> _PROVIDED RECORDS_
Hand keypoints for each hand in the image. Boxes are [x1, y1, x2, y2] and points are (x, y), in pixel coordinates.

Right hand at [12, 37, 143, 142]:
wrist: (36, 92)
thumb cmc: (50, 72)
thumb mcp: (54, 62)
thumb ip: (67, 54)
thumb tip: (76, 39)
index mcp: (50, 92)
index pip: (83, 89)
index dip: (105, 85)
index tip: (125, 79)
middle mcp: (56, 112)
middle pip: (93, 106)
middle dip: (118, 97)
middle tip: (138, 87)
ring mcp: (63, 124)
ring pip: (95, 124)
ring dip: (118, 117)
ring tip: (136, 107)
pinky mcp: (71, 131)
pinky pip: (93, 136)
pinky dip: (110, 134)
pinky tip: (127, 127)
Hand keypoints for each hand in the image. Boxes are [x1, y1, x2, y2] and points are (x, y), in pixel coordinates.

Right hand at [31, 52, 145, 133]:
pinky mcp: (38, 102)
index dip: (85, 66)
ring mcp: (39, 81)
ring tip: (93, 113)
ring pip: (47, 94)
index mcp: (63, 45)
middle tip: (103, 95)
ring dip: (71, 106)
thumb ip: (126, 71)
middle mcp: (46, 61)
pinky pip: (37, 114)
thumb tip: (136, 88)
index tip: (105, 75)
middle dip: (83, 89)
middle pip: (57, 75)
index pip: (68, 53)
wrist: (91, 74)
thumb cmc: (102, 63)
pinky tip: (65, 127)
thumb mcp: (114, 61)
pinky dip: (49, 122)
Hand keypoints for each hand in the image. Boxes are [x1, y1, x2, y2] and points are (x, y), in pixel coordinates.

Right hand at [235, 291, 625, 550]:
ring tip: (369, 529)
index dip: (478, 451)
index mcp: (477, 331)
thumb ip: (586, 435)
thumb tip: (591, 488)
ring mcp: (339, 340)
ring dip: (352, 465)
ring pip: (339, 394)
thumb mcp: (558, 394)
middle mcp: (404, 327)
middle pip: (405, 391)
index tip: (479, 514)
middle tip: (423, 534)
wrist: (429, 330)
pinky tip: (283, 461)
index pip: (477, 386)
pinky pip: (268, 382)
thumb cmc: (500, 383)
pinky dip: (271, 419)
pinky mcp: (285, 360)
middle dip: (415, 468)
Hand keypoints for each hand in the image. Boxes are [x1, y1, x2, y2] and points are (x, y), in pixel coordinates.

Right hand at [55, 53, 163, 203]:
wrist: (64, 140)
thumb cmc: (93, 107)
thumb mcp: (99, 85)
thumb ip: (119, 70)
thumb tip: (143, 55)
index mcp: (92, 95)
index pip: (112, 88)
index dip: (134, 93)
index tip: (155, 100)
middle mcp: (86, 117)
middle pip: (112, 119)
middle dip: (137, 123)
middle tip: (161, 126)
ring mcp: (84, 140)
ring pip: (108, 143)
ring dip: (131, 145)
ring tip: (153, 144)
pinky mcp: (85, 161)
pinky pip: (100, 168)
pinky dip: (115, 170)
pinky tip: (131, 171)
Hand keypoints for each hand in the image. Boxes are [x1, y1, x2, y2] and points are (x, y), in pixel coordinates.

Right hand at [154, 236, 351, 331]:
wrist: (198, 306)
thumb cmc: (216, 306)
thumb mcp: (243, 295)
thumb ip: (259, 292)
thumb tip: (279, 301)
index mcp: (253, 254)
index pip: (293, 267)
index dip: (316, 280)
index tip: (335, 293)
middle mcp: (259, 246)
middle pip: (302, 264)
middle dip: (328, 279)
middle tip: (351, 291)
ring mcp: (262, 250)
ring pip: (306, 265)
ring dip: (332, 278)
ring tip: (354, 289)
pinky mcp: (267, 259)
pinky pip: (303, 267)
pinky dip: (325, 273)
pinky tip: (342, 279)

---

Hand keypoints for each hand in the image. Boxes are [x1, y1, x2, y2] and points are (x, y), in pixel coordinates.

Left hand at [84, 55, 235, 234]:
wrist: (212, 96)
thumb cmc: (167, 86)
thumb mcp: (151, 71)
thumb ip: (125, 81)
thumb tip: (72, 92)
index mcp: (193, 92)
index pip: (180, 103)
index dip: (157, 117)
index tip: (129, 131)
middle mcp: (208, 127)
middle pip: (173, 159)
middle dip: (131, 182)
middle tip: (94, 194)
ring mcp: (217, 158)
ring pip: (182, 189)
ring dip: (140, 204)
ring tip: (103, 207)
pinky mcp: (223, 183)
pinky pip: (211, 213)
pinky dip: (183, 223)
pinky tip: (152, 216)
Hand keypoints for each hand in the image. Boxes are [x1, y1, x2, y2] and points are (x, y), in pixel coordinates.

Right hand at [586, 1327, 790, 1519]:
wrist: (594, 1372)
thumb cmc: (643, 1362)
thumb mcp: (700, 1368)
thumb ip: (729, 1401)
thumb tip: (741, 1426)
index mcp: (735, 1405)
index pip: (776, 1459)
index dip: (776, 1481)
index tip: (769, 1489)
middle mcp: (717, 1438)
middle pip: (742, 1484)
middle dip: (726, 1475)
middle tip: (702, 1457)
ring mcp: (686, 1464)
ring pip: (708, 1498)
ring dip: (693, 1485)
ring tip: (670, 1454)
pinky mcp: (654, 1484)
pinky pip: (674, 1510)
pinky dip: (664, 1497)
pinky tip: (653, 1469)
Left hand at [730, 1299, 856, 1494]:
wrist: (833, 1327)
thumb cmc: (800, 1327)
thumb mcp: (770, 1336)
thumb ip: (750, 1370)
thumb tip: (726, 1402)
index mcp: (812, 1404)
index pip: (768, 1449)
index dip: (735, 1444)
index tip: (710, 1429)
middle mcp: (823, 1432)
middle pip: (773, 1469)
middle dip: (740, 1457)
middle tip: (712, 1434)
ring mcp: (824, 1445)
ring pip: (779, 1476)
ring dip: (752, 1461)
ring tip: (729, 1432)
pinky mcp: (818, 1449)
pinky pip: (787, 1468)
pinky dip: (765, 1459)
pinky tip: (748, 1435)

> _EXERCISE DESCRIPTION_
Every line of the material that holds "wrist" should be copied out as the answer.

> _RESPONSE_
wrist: (36, 92)
wrist: (91, 74)
wrist: (429, 330)
wrist: (64, 140)
wrist: (198, 306)
wrist: (212, 96)
wrist: (594, 1372)
wrist: (833, 1327)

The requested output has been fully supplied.